Title: The virgin cure

Publication: Toronto : Knopf Canada, 2010. ISBN 9780676979565.

DAISY audio format narrated by Jennifer Coffey. CELA library call number DA41472. 368 pages in the hardcover edition; 9 hrs., 30 mins. as a recorded book.

About the story

I read Ami McKay’s first book, The birth House, many years ago and loved it. This is her second novel.

Set in New York city in 1871, the book follows the life of a young girl named Moth who lives in poverty with her mother on Christie Street, a poor area without sewers where people live in squalor as they can and die when they can no longer hold the tatters of their lives together.

In this rough world, the young girl, who dreams of an easier life, is first sold by her mother as a servant and then bought by a Madam. She meets a sympathetic doctor and finds a new life.

The title makes reference to the belief that, to rid oneself of syphillis, a man must deflower a virgin. This dreadful belief was common at the time, and is still believed in some parts of the world (only now they think it cures AIDS).

There is sex and violence, and it’s not always easy to read, but this is a very good book indeed.
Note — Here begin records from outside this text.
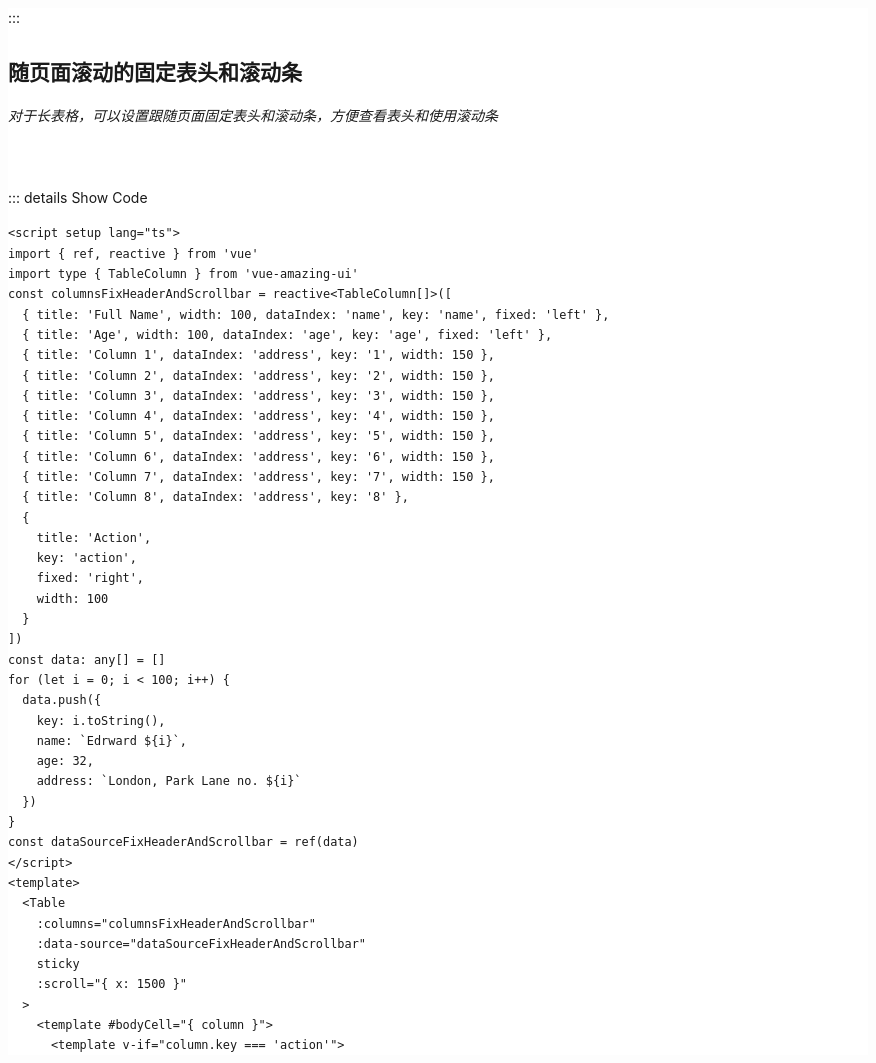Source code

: 
:::

## 随页面滚动的固定表头和滚动条

*对于长表格，可以设置跟随页面固定表头和滚动条，方便查看表头和使用滚动条*

<br/>

<Table
  :columns="columnsFixHeaderAndScrollbar"
  :data-source="dataSourceFixHeaderAndScrollbar"
  sticky
  :scroll="{ x: 1500 }"
>
  <template #bodyCell="{ column }">
    <template v-if="column.key === 'action'">
      <a>action</a>
    </template>
  </template>
</Table>

::: details Show Code

```vue
<script setup lang="ts">
import { ref, reactive } from 'vue'
import type { TableColumn } from 'vue-amazing-ui'
const columnsFixHeaderAndScrollbar = reactive<TableColumn[]>([
  { title: 'Full Name', width: 100, dataIndex: 'name', key: 'name', fixed: 'left' },
  { title: 'Age', width: 100, dataIndex: 'age', key: 'age', fixed: 'left' },
  { title: 'Column 1', dataIndex: 'address', key: '1', width: 150 },
  { title: 'Column 2', dataIndex: 'address', key: '2', width: 150 },
  { title: 'Column 3', dataIndex: 'address', key: '3', width: 150 },
  { title: 'Column 4', dataIndex: 'address', key: '4', width: 150 },
  { title: 'Column 5', dataIndex: 'address', key: '5', width: 150 },
  { title: 'Column 6', dataIndex: 'address', key: '6', width: 150 },
  { title: 'Column 7', dataIndex: 'address', key: '7', width: 150 },
  { title: 'Column 8', dataIndex: 'address', key: '8' },
  {
    title: 'Action',
    key: 'action',
    fixed: 'right',
    width: 100
  }
])
const data: any[] = []
for (let i = 0; i < 100; i++) {
  data.push({
    key: i.toString(),
    name: `Edrward ${i}`,
    age: 32,
    address: `London, Park Lane no. ${i}`
  })
}
const dataSourceFixHeaderAndScrollbar = ref(data)
</script>
<template>
  <Table
    :columns="columnsFixHeaderAndScrollbar"
    :data-source="dataSourceFixHeaderAndScrollbar"
    sticky
    :scroll="{ x: 1500 }"
  >
    <template #bodyCell="{ column }">
      <template v-if="column.key === 'action'">
```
At the time, New York city had over 30,000 orphans living catch-as-catch-can, often falling into a life of crime. They were considered vermin, non-human rubbish to be swept aside. Eventually, programmes for “indigent women and children” helped to address this crisis. This story is set at the very earliest beginning of this time, when to be a “fallen woman” (or the child of one) was to practically seal one’s fate as a victim of society, poverty and disease.

The narrator, Jennifer Coffey, read with just the right kind of neutrality to let the words speak for themselves. I have heard her before, in Susan Juby’s The Woefield Poultry Collective. She has recorded 23 books on the CELA website: remarkable. I really enjoy her reading!

Recommended with the caveat that there is strong language, sex and violence.